Sequences. Depending on your background you might be wondering: What makes Recurrent Networks so special? A glaring limitation of Vanilla Neural Networks (and also Convolutional Networks) is that their API is too constrained: they accept a fixed-sized vector as input (e.g. an image) and produce a fixed-sized vector as output (e.g. probabilities of different classes). Not only that: These models perform this mapping using a fixed amount of computational steps (e.g. the number of layers in the model). The core reason that recurrent nets are more exciting is that they allow us to operate over sequences of vectors: Sequences in the input, the output, or in the most general case both. A few examples may make this more concrete:
As you might expect, the sequence regime of operation is much more powerful compared to fixed networks that are doomed from the get-go by a fixed number of computational steps, and hence also much more appealing for those of us who aspire to build more intelligent systems. Moreover, as we’ll see in a bit, RNNs combine the input vector with their state vector with a fixed (but learned) function to produce a new state vector.
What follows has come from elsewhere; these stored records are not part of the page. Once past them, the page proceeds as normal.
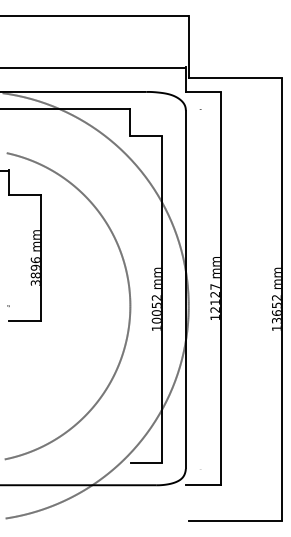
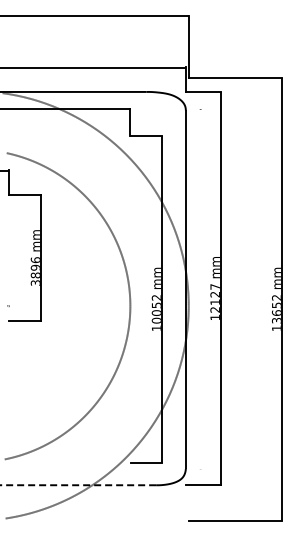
line at (78, 485): solid -> dashed
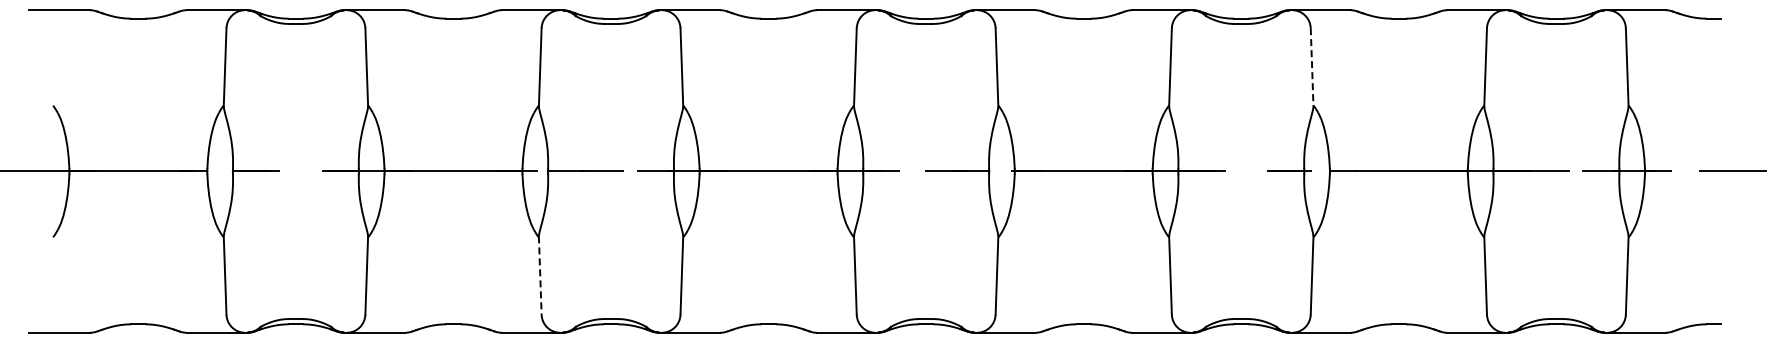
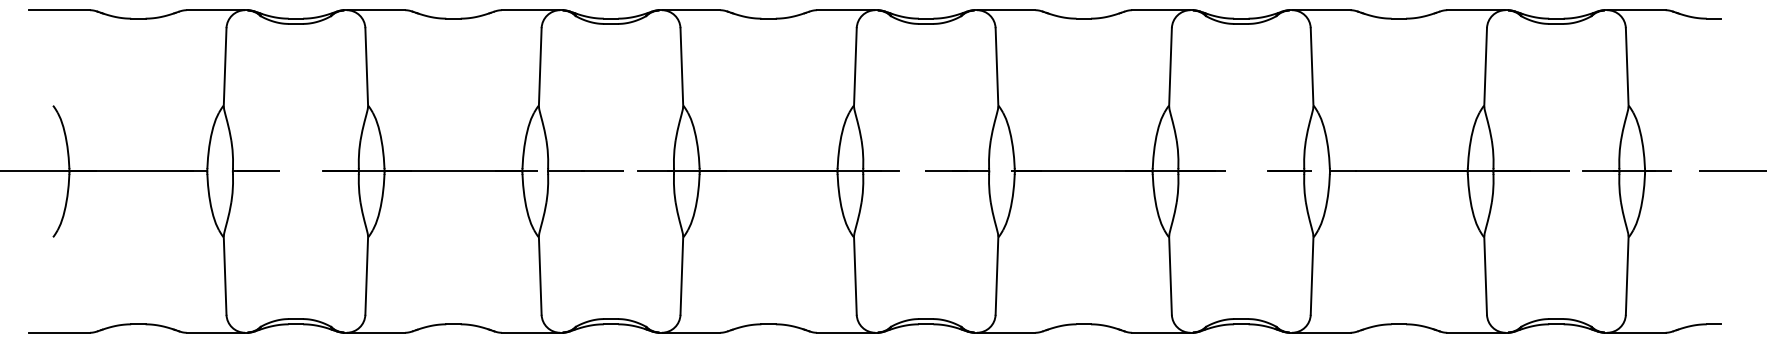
line at (1312, 67): dashed -> solid
line at (540, 276): dashed -> solid
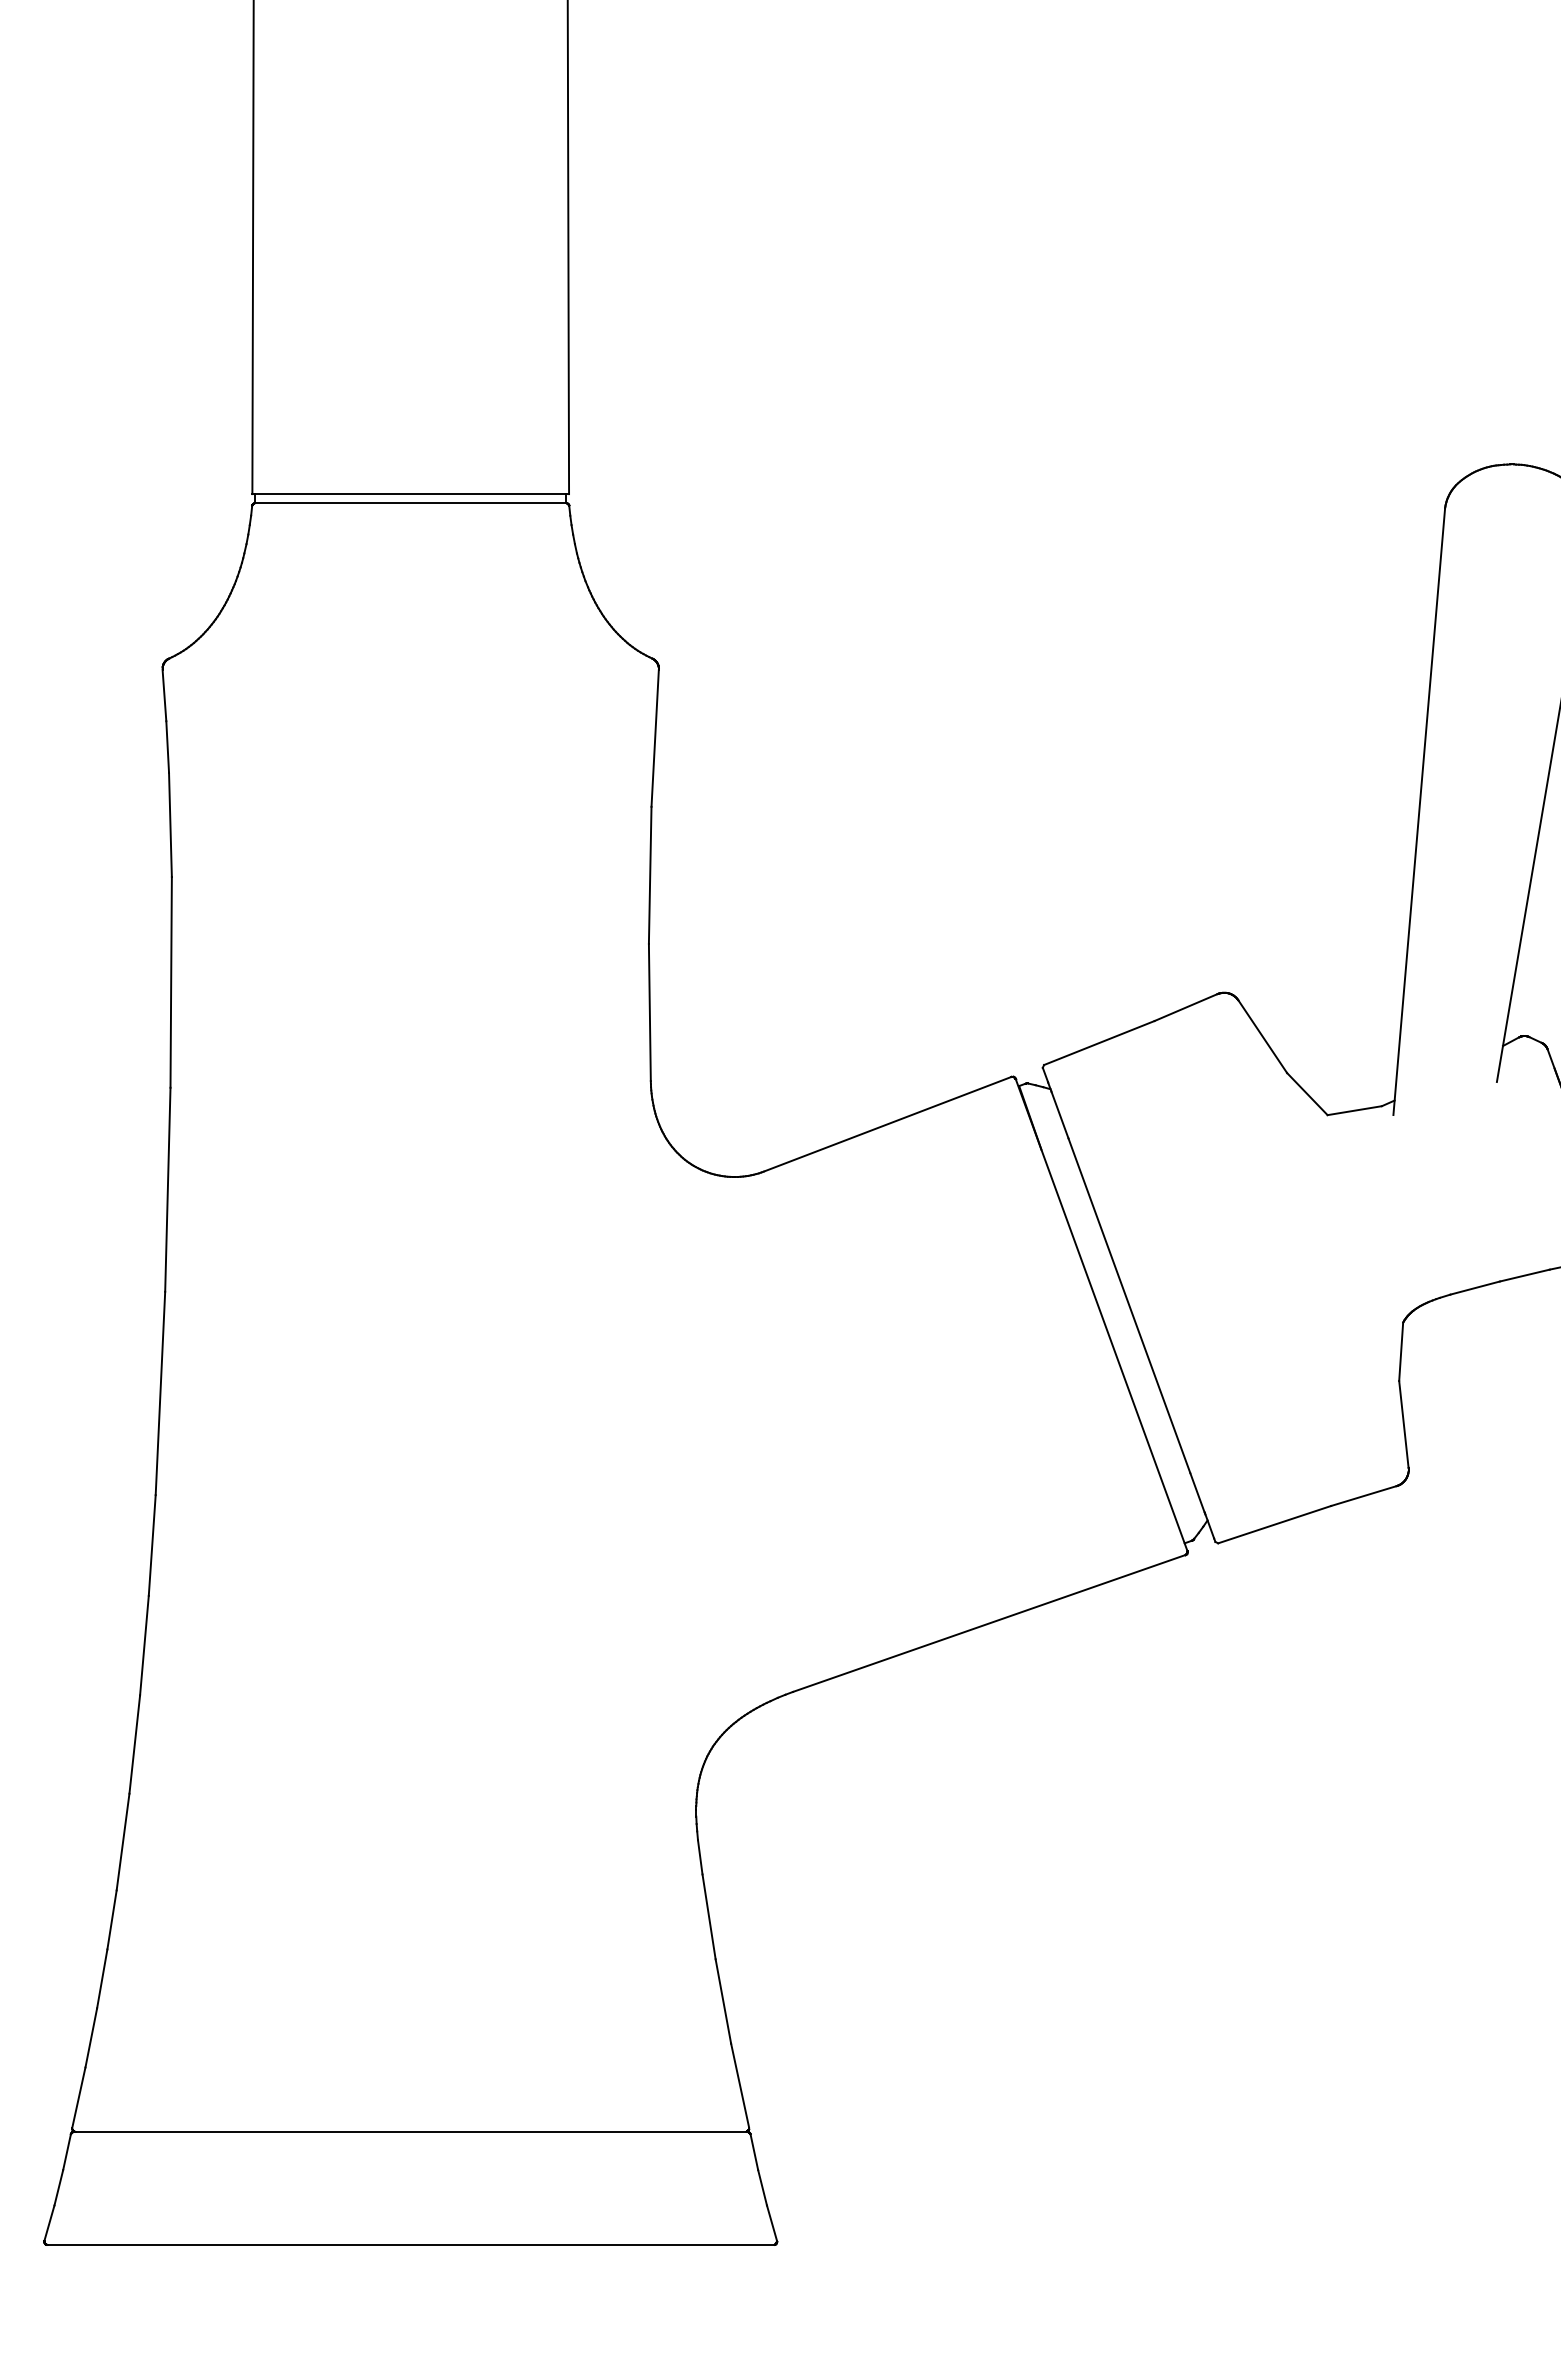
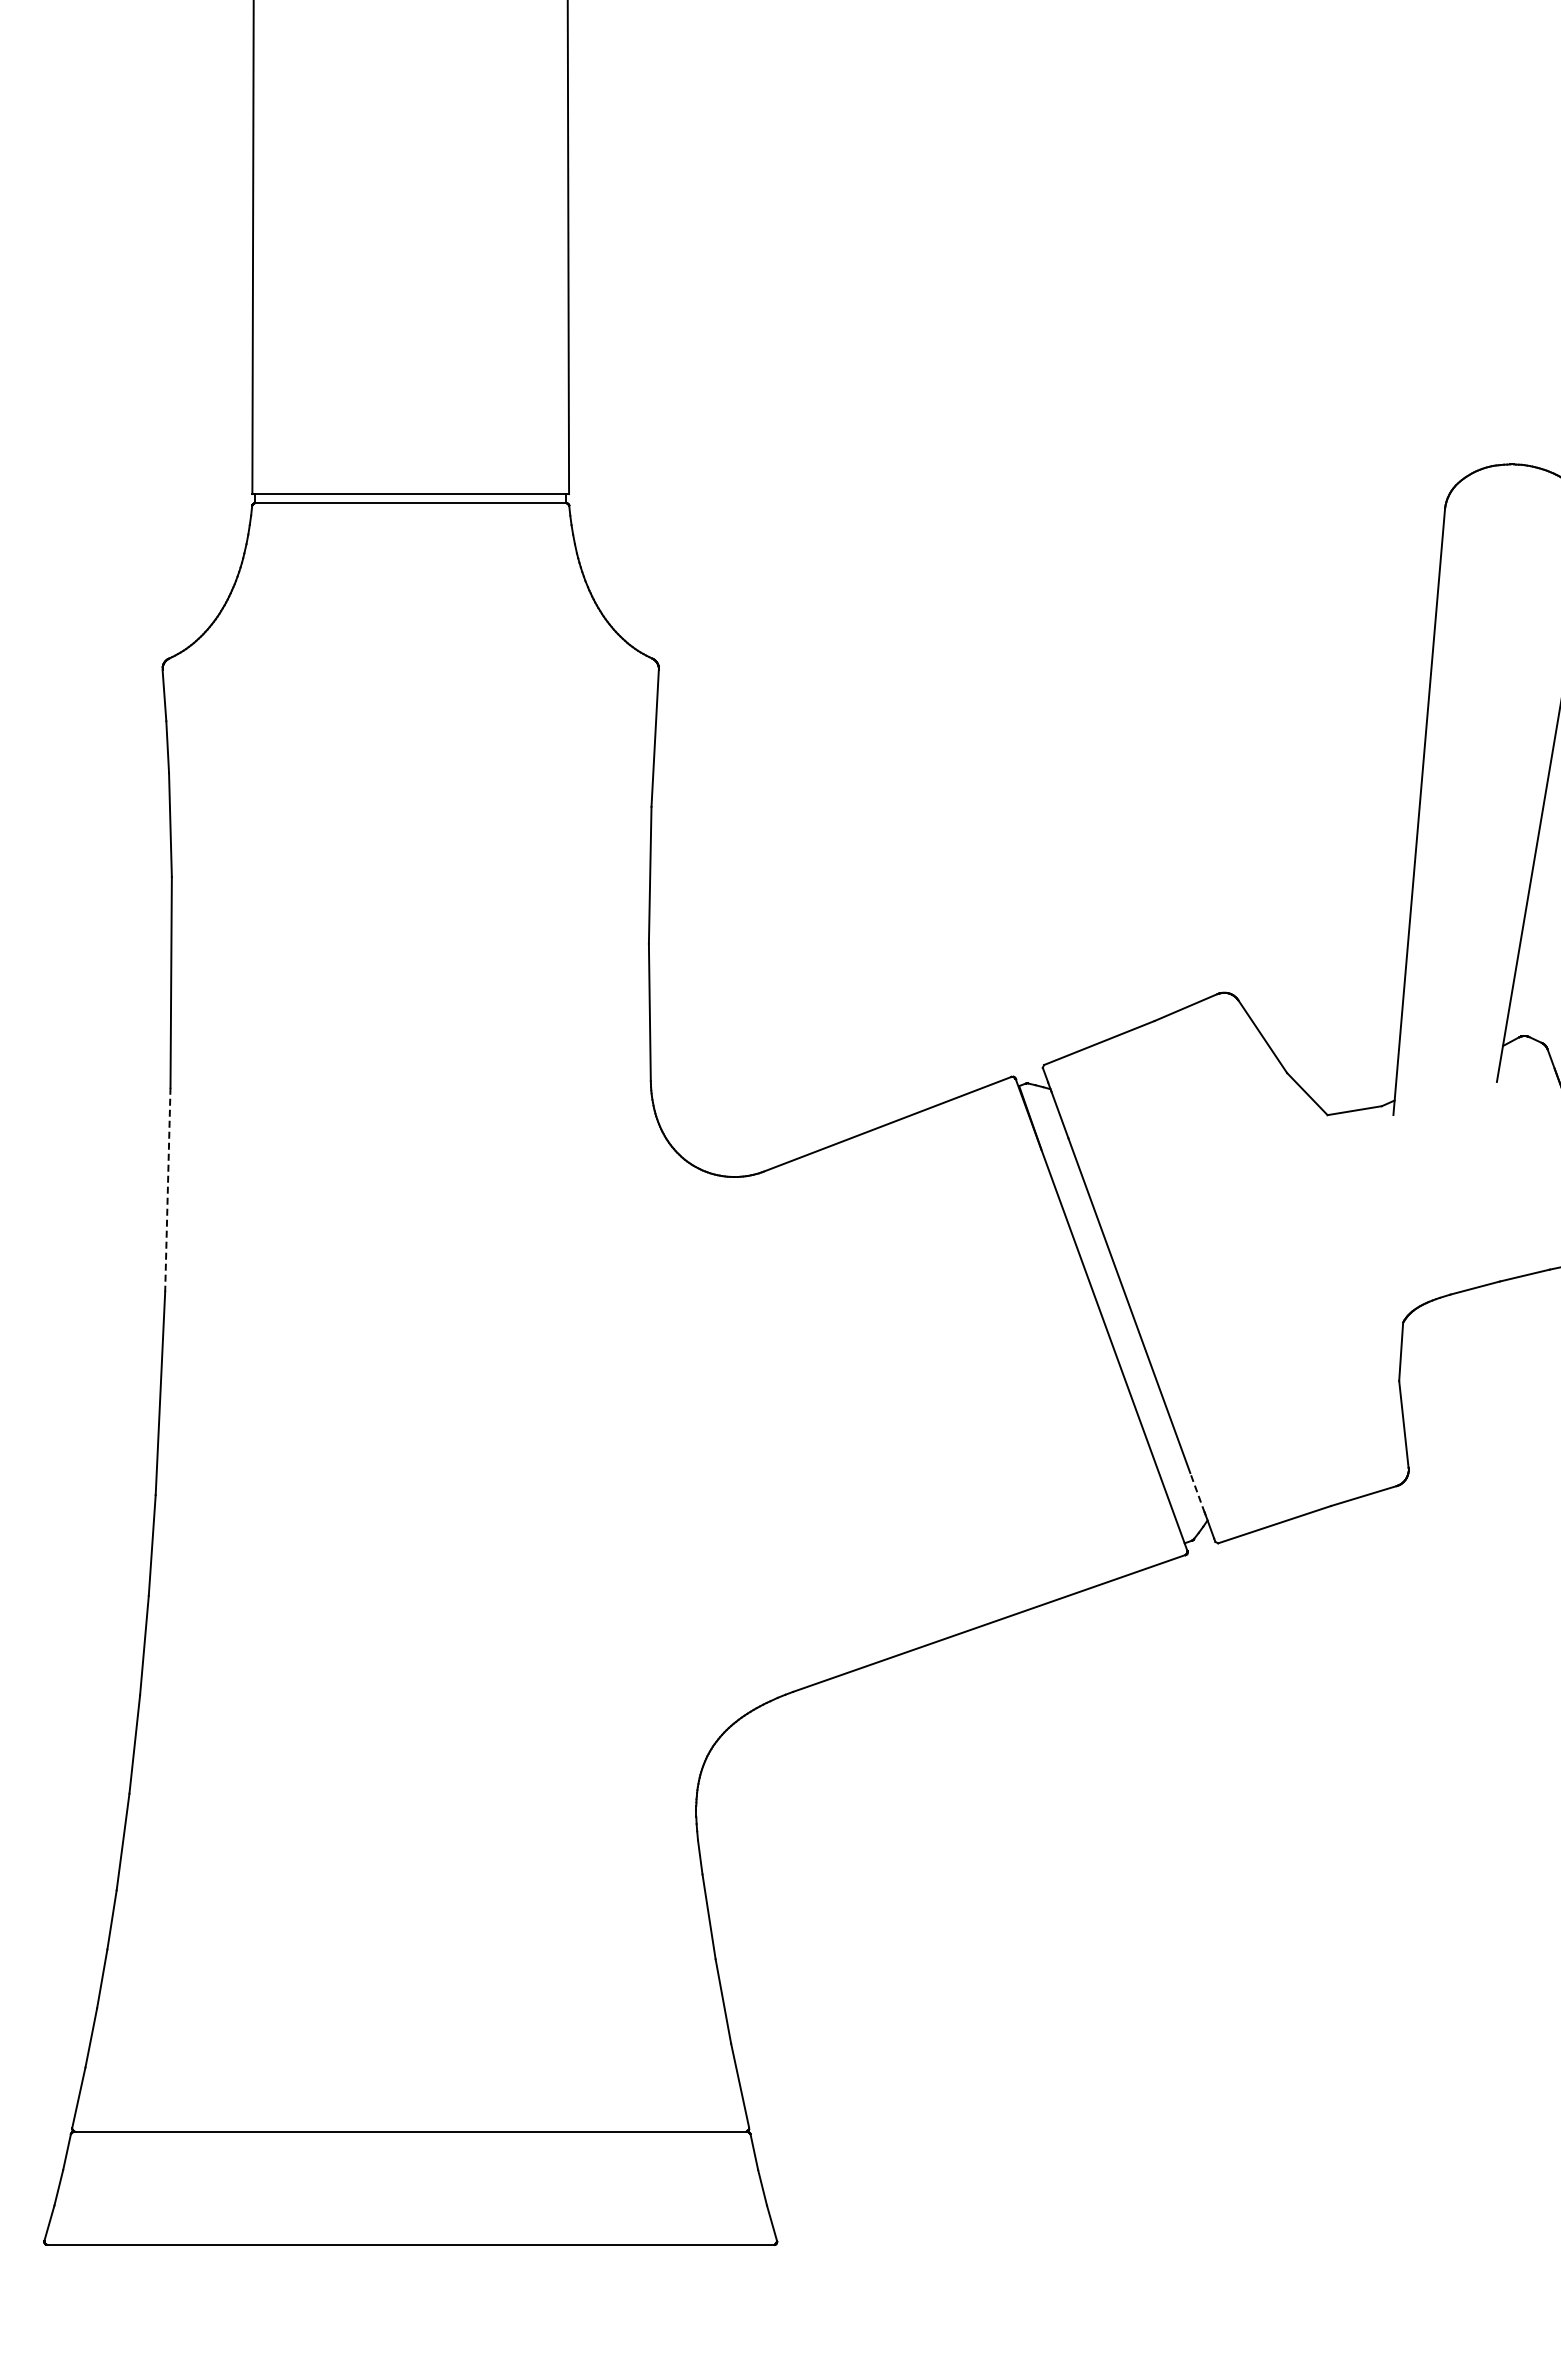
line at (167, 1190): solid -> dashed
line at (1197, 1492): solid -> dashed
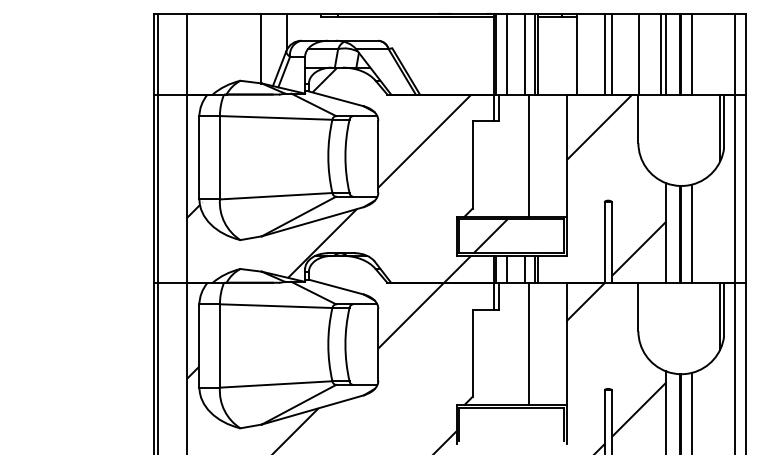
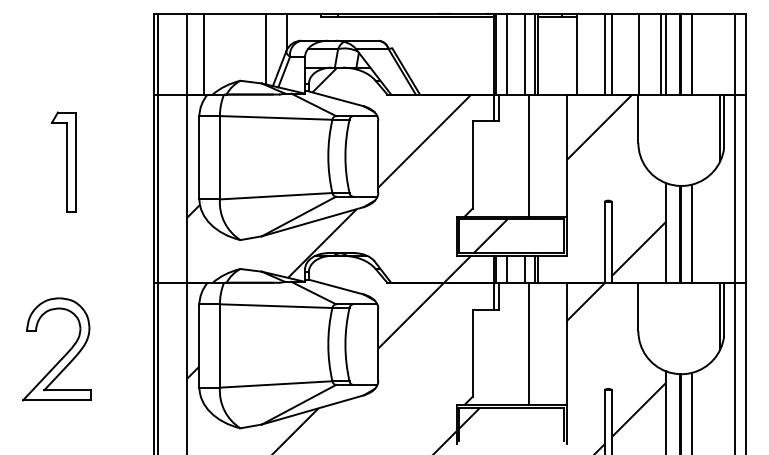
line at (260, 48) position: (260, 48) -> (265, 48)
line at (204, 53): none -> present
part at (63, 161): none -> present
part at (63, 355): none -> present
hatch at (469, 417): none -> present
This can in programming terms be interpreted as running a fixed program with certain inputs and some internal variables. Viewed this way, RNNs essentially describe programs. In fact, it is known that RNNs are Turing-Complete in the sense that they can to simulate arbitrary programs (with proper weights). But similar to universal approximation theorems for neural nets you shouldn’t read too much into this. In fact, forget I said anything.
If training vanilla neural nets is optimization over functions, training recurrent nets is optimization over programs.
Even if your data is not in form of sequences, you can still formulate and train powerful models that learn to process it sequentially. You’re learning stateful programs that process your fixed-sized data.